The story takes place in France, in Belgium and in Luxembourg. But it is really a pan-European story, and in economic terms it encompasses the entire world. Mittal, the biggest steelmaker in the world, has successfully gained control of Arcelor, the second biggest, through what initially was a hostile takeover bid.

This is no mere corporate takeover; it is a conflict between business and social models. Arcelor, originally French and Luxembourguese but now predominantly Belgian, has a strong base in Brazil and operates throughout much of the world. It specializes in high-quality, special steel products designed for the most complicated uses. These high-quality products are purchased on middle and long-term contracts, mainly by long-time customers. Arcelor, one of the oldest steel manufacturers in the world, depends very little on the highly speculative world market for raw steel, and its workforce is [on average] highly qualified and stable.

Mittal, by contrast, is a conglomerate that has come out of nowhere to become the world's leading steel company in a mere two decades. It did so by brilliantly consolidating and rationalizing steel plants throughout the world. Its president is Indian, but it has no factory in India. Mittal is mainly based in Eastern Europe, but also has a strong presence in Asia (South Korea) and Latin America.

Mittal is a strong but fragile company, for it is highly subject to the speculative waves of the global market for raw steel. It tightens costs, and outsources work as much as possible, so its workforce is paid less than Arcelor's employees and is less stable. Moreover, Arcelor represented a perfect takeover target: most of its capital belongs to diverse shareholders.

The opposite is true of Mittal, where the Lakshmi Mittal and his family own more than 60 percent of the shares. This explains why Mittal's shares are traded in Amsterdam, one of the few stock markets in the world that allows for the listing of companies with so little free-floating capital. Thus, there is no reciprocity: Mittal could bid for Arcelor, but Arcelor could not bid for Mittal.

The stakes are much clearer than they usually are in these types of battles. Mittal has an obvious interest in gaining control of Arcelor in order to improve its global geographic balance, boost its market share in high-end steel products and reduce its vulnerability to the speculative jolts that occur in the raw steel market.

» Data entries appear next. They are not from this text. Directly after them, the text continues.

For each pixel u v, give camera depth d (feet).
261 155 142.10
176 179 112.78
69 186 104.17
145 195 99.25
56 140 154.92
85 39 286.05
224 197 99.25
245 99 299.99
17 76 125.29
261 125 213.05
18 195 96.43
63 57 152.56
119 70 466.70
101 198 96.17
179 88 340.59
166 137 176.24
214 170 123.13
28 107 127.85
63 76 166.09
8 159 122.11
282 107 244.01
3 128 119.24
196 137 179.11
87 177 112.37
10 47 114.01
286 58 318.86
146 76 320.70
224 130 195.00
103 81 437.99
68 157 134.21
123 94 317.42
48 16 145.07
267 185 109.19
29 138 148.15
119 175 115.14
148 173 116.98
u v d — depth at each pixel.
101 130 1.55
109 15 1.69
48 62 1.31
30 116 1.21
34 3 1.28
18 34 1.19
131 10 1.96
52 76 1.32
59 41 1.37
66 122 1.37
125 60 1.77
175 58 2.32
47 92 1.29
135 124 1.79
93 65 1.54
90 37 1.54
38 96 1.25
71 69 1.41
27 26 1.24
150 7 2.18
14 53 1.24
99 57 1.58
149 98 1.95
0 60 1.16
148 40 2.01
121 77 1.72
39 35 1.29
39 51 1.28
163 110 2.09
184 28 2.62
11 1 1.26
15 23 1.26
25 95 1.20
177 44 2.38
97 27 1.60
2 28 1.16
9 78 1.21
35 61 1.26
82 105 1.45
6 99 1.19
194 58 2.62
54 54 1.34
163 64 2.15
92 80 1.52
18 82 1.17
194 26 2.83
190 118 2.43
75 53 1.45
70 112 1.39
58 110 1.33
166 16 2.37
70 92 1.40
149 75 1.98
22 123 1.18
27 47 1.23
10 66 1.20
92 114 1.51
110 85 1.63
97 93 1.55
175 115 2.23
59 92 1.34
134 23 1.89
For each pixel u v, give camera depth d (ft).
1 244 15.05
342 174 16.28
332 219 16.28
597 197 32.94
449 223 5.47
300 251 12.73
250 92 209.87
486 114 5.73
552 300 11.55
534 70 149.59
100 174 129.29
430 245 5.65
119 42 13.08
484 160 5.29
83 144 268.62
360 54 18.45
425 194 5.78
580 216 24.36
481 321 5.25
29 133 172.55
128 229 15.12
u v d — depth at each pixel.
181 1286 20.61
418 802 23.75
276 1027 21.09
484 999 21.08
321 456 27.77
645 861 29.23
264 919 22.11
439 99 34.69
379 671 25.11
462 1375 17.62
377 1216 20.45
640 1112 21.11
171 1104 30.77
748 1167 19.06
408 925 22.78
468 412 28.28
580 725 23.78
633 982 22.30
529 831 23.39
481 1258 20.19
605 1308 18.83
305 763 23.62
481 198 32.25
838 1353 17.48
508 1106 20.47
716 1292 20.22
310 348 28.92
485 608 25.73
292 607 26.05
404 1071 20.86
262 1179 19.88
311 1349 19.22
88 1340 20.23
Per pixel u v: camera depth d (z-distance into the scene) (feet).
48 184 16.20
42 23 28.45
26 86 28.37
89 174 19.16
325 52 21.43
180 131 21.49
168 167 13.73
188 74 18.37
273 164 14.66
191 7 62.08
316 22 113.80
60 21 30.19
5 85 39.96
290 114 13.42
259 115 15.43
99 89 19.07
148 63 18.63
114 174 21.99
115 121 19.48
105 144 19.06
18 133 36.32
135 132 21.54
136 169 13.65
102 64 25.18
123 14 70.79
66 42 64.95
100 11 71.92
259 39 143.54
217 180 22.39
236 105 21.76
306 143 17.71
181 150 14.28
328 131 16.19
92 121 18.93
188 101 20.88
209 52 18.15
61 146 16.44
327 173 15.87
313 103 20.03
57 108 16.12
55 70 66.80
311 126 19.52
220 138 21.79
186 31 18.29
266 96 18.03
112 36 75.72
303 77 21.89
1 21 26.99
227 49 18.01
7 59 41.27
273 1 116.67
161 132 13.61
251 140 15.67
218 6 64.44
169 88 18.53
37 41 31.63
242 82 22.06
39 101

Conversely, Arcelor has absolutely no interest in the success of this takeover. If it is led into a more adventurous strategy, its sustained policy of research and heavy investment in up-market steel products may be weakened. Its workforce stands to suffer, slowly but surely, from erosion of its relative advantages in terms of wages and job security. This explains why the management, most of the workers and the Unions of Arcelor refused Mittal's offer.

But the shareholders of Arcelor have made their choice. The immediate profit offered by Mittal was enough. Mittal won. So the shareholders chose to cash in on a temporary bonus, taking a risk on the progressive erosion of the firm and perhaps the end of its policy of focusing on high quality while treating its workers with respect.

There are very few fixed-term contracts or part-time contracts in Arcelor. This choice directly concerns more than 150,000 employees. Indirectly, it concerns all of us, for the choice made by Arcelor's shareholders is far from being an exception; on the contrary, it reveals the deep economic and social significance of corporate takeovers of this type.